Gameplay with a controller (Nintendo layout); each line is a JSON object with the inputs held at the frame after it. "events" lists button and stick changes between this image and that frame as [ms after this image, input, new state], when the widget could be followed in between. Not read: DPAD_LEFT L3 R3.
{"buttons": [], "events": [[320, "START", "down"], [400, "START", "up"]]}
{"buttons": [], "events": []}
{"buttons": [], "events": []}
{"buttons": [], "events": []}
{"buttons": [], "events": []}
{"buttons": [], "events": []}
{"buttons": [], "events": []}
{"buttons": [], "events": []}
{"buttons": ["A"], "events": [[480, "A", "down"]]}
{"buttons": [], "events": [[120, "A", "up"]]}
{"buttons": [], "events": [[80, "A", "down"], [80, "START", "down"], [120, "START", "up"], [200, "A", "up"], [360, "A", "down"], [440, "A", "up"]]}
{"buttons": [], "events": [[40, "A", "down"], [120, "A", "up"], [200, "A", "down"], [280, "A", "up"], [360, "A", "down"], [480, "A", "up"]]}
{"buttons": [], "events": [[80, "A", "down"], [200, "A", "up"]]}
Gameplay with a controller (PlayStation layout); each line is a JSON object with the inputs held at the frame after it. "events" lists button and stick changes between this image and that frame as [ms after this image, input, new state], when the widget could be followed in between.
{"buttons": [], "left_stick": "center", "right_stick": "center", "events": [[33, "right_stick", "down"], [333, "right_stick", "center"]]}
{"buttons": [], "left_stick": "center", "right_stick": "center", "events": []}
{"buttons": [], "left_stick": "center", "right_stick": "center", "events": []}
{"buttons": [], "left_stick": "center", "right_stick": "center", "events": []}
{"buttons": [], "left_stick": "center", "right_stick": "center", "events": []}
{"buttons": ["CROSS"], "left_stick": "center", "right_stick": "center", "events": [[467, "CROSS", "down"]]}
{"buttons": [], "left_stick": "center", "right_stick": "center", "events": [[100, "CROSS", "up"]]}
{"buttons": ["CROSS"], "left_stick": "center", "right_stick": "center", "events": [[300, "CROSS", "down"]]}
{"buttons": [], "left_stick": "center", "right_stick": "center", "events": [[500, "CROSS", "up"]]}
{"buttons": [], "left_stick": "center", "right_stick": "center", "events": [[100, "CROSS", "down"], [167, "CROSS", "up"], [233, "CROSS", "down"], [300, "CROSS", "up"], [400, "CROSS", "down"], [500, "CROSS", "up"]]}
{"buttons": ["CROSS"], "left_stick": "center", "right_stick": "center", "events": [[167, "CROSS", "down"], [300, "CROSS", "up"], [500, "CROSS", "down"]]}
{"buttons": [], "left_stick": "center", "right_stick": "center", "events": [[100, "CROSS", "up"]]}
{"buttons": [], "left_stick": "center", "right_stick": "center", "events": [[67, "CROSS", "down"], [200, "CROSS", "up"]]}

+-------+

PROBLEM DESCRIPTION >> Where does the word "START" occur in the records? Return every line that holds it.

TASK ANSWER >>
{"buttons": [], "events": [[320, "START", "down"], [400, "START", "up"]]}
{"buttons": [], "events": [[80, "A", "down"], [80, "START", "down"], [120, "START", "up"], [200, "A", "up"], [360, "A", "down"], [440, "A", "up"]]}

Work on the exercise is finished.